Nous sommes préoccupés par l’entrée en vigueur aujourd’hui, le 5 juillet, d’une loi permettant à la police hongroise de renvoyer dans des zones de transit situées le long de la frontière avec la Serbie les migrants illégaux se trouvant dans une zone de huit kilomètres à l’intérieur du territoire hongrois.

Nous sommes préoccupés par les dispositions de cette loi qui laissent une grande marge d'interprétation et pourrait donner lieu à un non-respect par les organes chargés d’appliquer la loi des droits humains des migrants et à des violations du droit international, en les expulsant de force en l'absence de toute procédure judiciaire.

Étant donné les centaines de personnes qui attendent déjà sur cette bande de terrain située entre le point de contrôle des passeports serbe et la clôture barbelée hongroise, nous craignons également que cette mesure ait pour seul effet d’aggraver les conditions déjà désespérées et inhumaines qui règnent à la frontière.
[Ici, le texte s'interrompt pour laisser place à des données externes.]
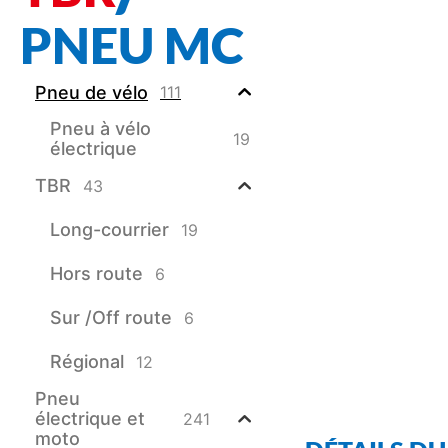
PNEU MC
Pneu de vélo
111
Pneu à vélo
19
électrique
TBR
43
Long-courrier
19
Hors route
6
Sur /Off route
6
Régional
12
Pneu
électrique et
241
moto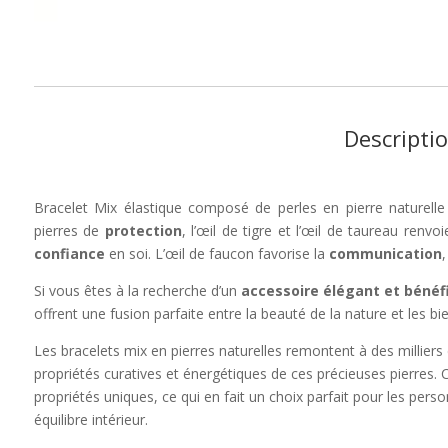
Descripti
Bracelet Mix élastique composé de perles en pierre naturelle
pierres de
protection
, l’œil de tigre et l’œil de taureau renv
confiance
en soi. L’œil de faucon favorise la
communication
Si vous êtes à la recherche d’un
accessoire élégant et bénéf
offrent une fusion parfaite entre la beauté de la nature et les bien
Les bracelets mix en pierres naturelles remontent à des millier
propriétés curatives et énergétiques de ces précieuses pierres. 
propriétés uniques, ce qui en fait un choix parfait pour les pers
équilibre intérieur.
Prenant la parole devant de nouveaux officiers de police lors d’une cérémonie à Budapest, le directeur adjoint de la police nationale János Balogh a déclaré hier que la nouvelle loi « donnait de nouvelles possibilités d’action à la police » et ajouté que la police hongroise poursuivait des objectifs similaires à ceux de l’équipe de football du pays dans le cadre de l’Euro 2016, à savoir « maintenir l’ennemi aussi loin que possible de nos buts ».

Ces propos inquiétants ont été tenus alors que plusieurs cas de migrants ayant été expulsés de force par la police hongroise avaient été signalés la veille. La nuit du 30 mai au 1er juin, un Syrien a été noyé dans la Tisza, alors qu’il était reconduit en Serbie par la police qui a utilisé des aérosols capsiques contre un groupe de huit migrants qui venaient de traverser le fleuve en bateau. La police aurait également jeté des pierres sur le groupe alors qu’ils tentaient de regagner à la nage les rives serbes de la Tisza. 

En outre, nous sommes profondément préoccupés par la peine prononcée par un tribunal hongrois le 1er juillet contre dix migrants qui avaient franchi illégalement la clôture érigée par les autorités hongroises le long de la frontière avec la Serbie en septembre 2015. Neuf des migrants ont été condamnés à une peine d’un an de prison, mais ont été remis en liberté pour divers motifs, tandis que le dixième migrant a été condamné à une peine de trois ans de prison. Environ 2 800 personnes ont fait l’objet de poursuites pénales à ce jour en application de la loi adoptée en septembre 2015.